Thursday, April 5, 2007



Canada asked to use aid as lever to free arrested man

With a report from Canadian Press

Canada should use its aid to Ethiopia as a lever to force the government to release a Canadian held there as part of an alleged anti-terrorism "rendition" program, the man's lawyer says.

The Department of Foreign Affairs, meanwhile, acknowledged yesterday for the first time that Bashir Makhtal, who came to Canada as an 11-year-old refugee from Somalia, was being held in Ethiopia after being arrested in Kenya.

"We know that he is in Ethiopia and we have made, and continue to make, representations there and in Ottawa to get access to Mr. Bashir," Foreign Affairs Department spokesman Réjean Beaulieu said. "But so far we have not been allowed to meet him."

That's not good enough, says Toronto lawyer Lorne Waldman.

"Canada should be using its large aid program as leverage to release Mr. Makhtal," he said.

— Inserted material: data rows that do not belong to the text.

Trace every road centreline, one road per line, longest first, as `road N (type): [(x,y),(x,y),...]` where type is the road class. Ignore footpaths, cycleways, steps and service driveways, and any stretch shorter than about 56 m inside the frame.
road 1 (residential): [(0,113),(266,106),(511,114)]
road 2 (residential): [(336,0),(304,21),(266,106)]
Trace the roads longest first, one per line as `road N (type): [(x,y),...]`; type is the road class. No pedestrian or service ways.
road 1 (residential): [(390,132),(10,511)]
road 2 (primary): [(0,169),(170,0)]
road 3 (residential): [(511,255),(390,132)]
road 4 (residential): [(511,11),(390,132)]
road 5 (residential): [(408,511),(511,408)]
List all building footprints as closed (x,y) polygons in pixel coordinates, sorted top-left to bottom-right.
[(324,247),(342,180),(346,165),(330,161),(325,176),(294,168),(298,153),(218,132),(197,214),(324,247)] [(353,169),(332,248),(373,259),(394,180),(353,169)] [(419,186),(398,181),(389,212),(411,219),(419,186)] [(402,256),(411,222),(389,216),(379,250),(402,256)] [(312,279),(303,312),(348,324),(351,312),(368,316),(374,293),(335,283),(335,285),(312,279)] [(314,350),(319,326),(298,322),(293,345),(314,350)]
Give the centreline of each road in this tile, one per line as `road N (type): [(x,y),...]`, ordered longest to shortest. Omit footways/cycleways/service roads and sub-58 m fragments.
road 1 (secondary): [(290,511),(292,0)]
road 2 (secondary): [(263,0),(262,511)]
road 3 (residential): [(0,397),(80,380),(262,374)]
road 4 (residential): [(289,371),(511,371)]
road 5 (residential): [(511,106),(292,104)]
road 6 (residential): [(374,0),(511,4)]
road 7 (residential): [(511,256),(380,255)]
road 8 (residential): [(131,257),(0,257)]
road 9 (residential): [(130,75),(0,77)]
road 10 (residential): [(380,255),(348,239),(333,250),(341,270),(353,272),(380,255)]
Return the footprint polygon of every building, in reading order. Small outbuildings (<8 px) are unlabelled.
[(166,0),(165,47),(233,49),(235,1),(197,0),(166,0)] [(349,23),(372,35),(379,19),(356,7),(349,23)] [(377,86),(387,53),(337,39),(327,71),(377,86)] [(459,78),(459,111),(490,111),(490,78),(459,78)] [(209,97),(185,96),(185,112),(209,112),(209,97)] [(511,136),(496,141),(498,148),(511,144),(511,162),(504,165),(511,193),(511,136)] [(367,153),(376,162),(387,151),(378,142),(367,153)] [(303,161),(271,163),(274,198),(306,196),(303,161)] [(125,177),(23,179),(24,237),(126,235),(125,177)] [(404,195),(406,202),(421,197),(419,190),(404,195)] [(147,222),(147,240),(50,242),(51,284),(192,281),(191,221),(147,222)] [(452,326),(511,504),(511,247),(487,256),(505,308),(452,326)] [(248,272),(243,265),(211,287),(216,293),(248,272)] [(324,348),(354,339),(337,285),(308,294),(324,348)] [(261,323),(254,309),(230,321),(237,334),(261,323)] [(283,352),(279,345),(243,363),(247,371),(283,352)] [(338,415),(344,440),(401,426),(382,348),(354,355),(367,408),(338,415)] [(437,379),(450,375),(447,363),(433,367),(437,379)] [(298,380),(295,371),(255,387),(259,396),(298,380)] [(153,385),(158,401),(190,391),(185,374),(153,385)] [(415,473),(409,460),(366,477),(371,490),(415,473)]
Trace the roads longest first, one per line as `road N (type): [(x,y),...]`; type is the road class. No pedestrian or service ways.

Canada's total aid to Ethiopia in 2004-2005 was $108.39-million, and the Canadian International Development Agency designates it as a "country of concentration," one of the nine in the world where it focuses its efforts.

Ethiopia is currently the country in sub-Saharan Africa to which Canada grants the most international assistance, which it co-ordinates with the Ethiopian government, international institutions and the other donor countries.

Mr. Waldman, backed up by New York-based Human Rights Watch, says that his client was arrested at the Kenya-Somalia border in December and sent to Ethiopia after three weeks in detention in Kenya.

The Ethiopian embassy in Ottawa said yesterday that chaos there has prevented officials from determining the whereabouts of Mr. Makhtal.

Once there is enough order to determine the facts, Ethiopia will provide "first-hand information to the Canadian government," said embassy spokeman Abdurahim Ali.

Mr. Makhtal was among dozens who fled Somalia after the armed conflict between the Union of Islamic Courts and the joint forces of the Transitional Federal Government in Somalia and Ethiopia.

His family has denied that he is a member of the Union of Islamic Courts. He is also alleged to have links to the Ogaden National Liberation Front, a separatist group fighting for the independence of ethnic Somalis in Eastern Ethiopia.

But Mr. Waldman said these are innuendos similar to the campaign of leaks used against Maher Arar while he was being held and tortured in Syria:

"It seems that any notorious regime can seek to justify violations of human rights simply by implying that the detainee might in some way be connected to terrorism."

CIA and FBI agents hunting for al-Qaeda militants in the Horn of Africa have been interrogating prisoners in Ethiopia, The Associated Press has reported. The Ethiopian government denies holding secret prisoners.

Mr. Waldman said that his client was deported from Kenya to Mogadishu and then to Addis Ababa two days before his petition for habeas corpus was to be heard in the Kenyan Supreme Court.